Even the Police Service has had, in recent weeks, to contend with a dramatic escalation. At least 114 recruits at the Police Academy have tested positive; several floors of the Police Administration Building have had to be sanitised; and Mr Griffith himself on Wednesday lamented, “It is virtually crippling us.”

So whatever obtained previously, this is a different ball game.

What makes the police’s initial failure to act in this instance, and the commissioner’s defence of that failure, worse is Mr Griffith’s own previous position on the question of enforcing regulations on private property.

“Yes, we can,” Mr Griffith said in April, citing a public health ordinance.

It may well be the commissioner was engaging in gun talk at a moment when there was a dire need to scare people into acting properly.

Equally, the commissioner may have later discovered the legal complexities and intricacies and ambiguities with which he is now so well-versed.

However, in relation to Bayshore, it is unclear if officers on duty felt it necessary to consider what other laws might have been relevant.

For instance, what about the offence of public nuisance? It seems it matters not whether that offence takes place on private or public property.

According to the Summary Offences Act, “any person occupying or having control over any house, yard or premises of whatever nature who permits such nuisance” is liable.

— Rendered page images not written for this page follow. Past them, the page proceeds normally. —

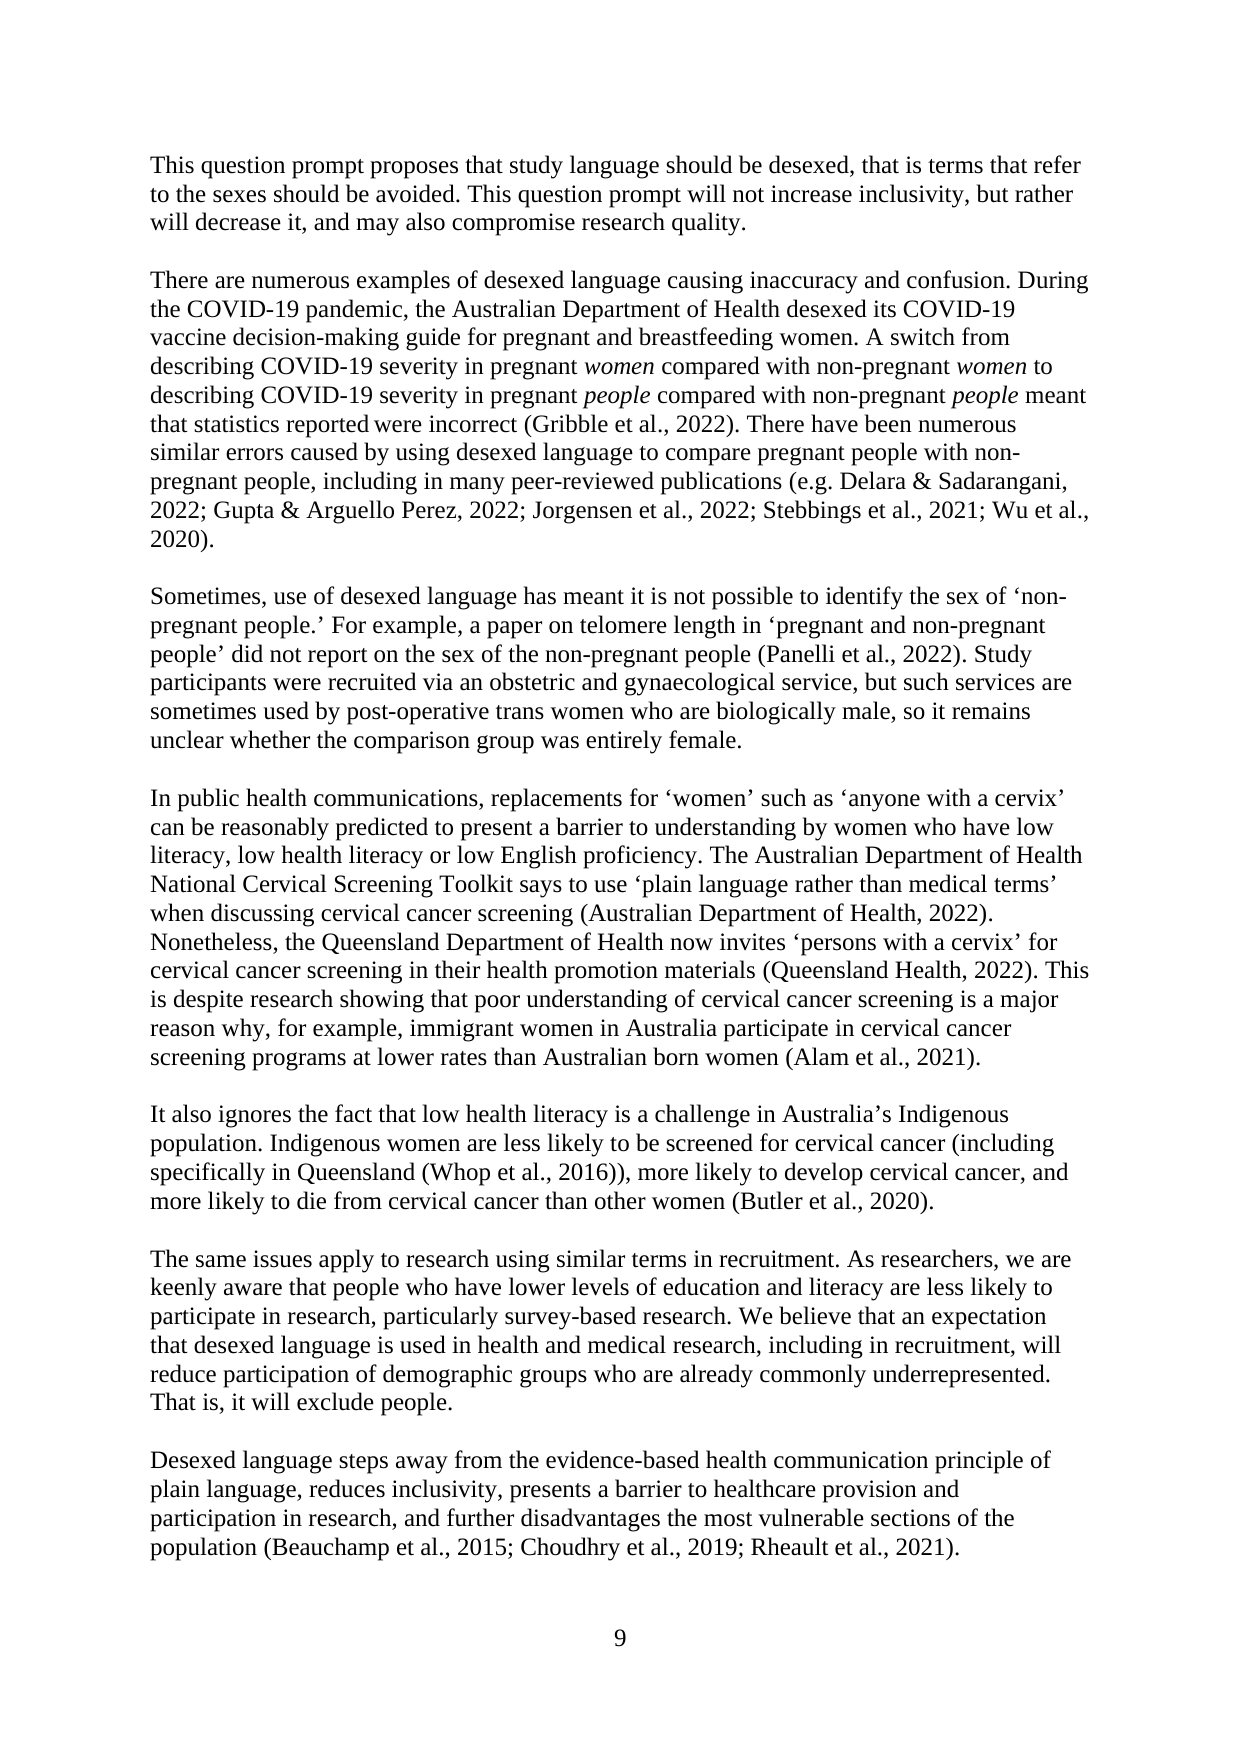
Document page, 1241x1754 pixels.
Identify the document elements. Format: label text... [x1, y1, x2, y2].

text Sometimes, use of desexed language has meant it is not possible to identify the sex of ‘non-pregnant people.’ For example, a paper on telomere length in ‘pregnant and non-pregnant people’ did not report on the sex of the non-pregnant people (Panelli et al., 2022). Study participants were recruited via an obstetric and gynaecological service, but such services are sometimes used by post-operative trans women who are biologically male, so it remains unclear whether the comparison group was entirely female. [150, 581, 1090, 754]
text There are numerous examples of desexed language causing inaccuracy and confusion. During the COVID-19 pandemic, the Australian Department of Health desexed its COVID-19 vaccine decision-making guide for pregnant and breastfeeding women. A switch from describing COVID-19 severity in pregnant women compared with non-pregnant women to describing COVID-19 severity in pregnant people compared with non-pregnant people meant that statistics reported were incorrect (Gribble et al., 2022). There have been numerous similar errors caused by using desexed language to compare pregnant people with non-pregnant people, including in many peer-reviewed publications (e.g. Delara & Sadarangani, 2022; Gupta & Arguello Perez, 2022; Jorgensen et al., 2022; Stebbings et al., 2021; Wu et al., 2020). [150, 265, 1090, 552]
text It also ignores the fact that low health literacy is a challenge in Australia’s Indigenous population. Indigenous women are less likely to be screened for cervical cancer (including specifically in Queensland (Whop et al., 2016)), more likely to develop cervical cancer, and more likely to die from cervical cancer than other women (Butler et al., 2020). [150, 1099, 1090, 1214]
text The same issues apply to research using similar terms in recruitment. As researchers, we are keenly aware that people who have lower levels of education and literacy are less likely to participate in research, particularly survey-based research. We believe that an expectation that desexed language is used in health and medical research, including in recruitment, will reduce participation of demographic groups who are already commonly underrepresented. That is, it will exclude people. [150, 1244, 1090, 1416]
text Desexed language steps away from the evidence-based health communication principle of plain language, reduces inclusivity, presents a barrier to healthcare provision and participation in research, and further disadvantages the most vulnerable sections of the population (Beauchamp et al., 2015; Choudhry et al., 2019; Rheault et al., 2021). [150, 1445, 1090, 1560]
text In public health communications, replacements for ‘women’ such as ‘anyone with a cervix’ can be reasonably predicted to present a barrier to understanding by women who have low literacy, low health literacy or low English proficiency. The Australian Department of Health National Cervical Screening Toolkit says to use ‘plain language rather than medical terms’ when discussing cervical cancer screening (Australian Department of Health, 2022). Nonetheless, the Queensland Department of Health now invites ‘persons with a cervix’ for cervical cancer screening in their health promotion materials (Queensland Health, 2022). This is despite research showing that poor understanding of cervical cancer screening is a major reason why, for example, immigrant women in Australia participate in cervical cancer screening programs at lower rates than Australian born women (Alam et al., 2021). [150, 783, 1090, 1070]
text This question prompt proposes that study language should be desexed, that is terms that refer to the sexes should be avoided. This question prompt will not increase inclusivity, but rather will decrease it, and may also compromise research quality. [150, 150, 1090, 236]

Granted there are grey areas, the police, the State and health officials have had several weeks to work together and fix them. The second wave was no surprise. And before Bayshore, there were long whispers about parties on private islands and so on.

Instead, here we are today with all these complaints about how bad the law is and hence, from other quarters, that it is being applied in a discriminatory fashion.

In the past, especially given the progress mapped by official statistics relating to the crime fight, many have been disinclined to accuse Mr Griffith of being all bark and no bite.